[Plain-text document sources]
= Beginning of Section =
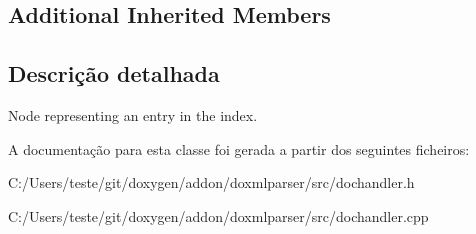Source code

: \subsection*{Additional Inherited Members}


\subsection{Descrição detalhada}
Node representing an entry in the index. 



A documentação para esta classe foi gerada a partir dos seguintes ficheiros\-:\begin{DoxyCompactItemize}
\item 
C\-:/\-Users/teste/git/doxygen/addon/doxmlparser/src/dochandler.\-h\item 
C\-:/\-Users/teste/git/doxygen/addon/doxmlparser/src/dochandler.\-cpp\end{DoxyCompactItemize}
= End of Section =
= Beginning of Section =
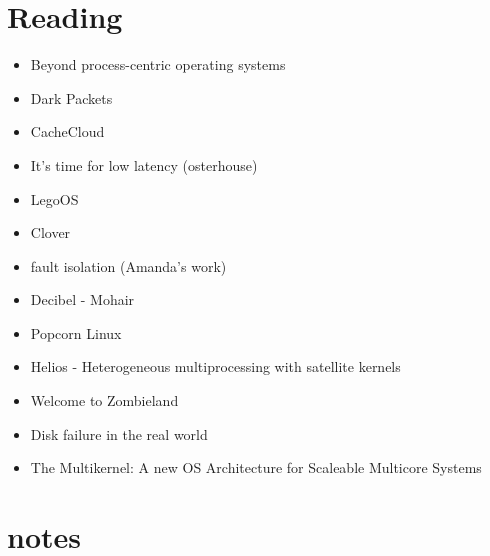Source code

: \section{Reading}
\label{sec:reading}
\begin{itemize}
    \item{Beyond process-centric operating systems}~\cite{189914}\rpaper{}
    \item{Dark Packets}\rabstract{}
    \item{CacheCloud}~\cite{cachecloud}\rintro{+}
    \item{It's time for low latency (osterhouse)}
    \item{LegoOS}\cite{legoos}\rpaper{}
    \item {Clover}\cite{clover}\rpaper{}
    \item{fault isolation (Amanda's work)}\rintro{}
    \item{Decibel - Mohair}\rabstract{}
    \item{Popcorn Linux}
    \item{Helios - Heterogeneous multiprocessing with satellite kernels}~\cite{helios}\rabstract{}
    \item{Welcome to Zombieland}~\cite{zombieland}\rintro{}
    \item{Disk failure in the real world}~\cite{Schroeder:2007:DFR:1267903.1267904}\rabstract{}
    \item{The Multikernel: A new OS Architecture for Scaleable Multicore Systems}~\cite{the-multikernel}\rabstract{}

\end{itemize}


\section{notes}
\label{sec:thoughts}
= End of Section =
> [What the task requires]:
Go through the entries above and report each line with the string "addon" in it.

> [Result of this task]:
C\-:/\-Users/teste/git/doxygen/addon/doxmlparser/src/dochandler.\-h\item 
C\-:/\-Users/teste/git/doxygen/addon/doxmlparser/src/dochandler.\-cpp\end{DoxyCompactItemize}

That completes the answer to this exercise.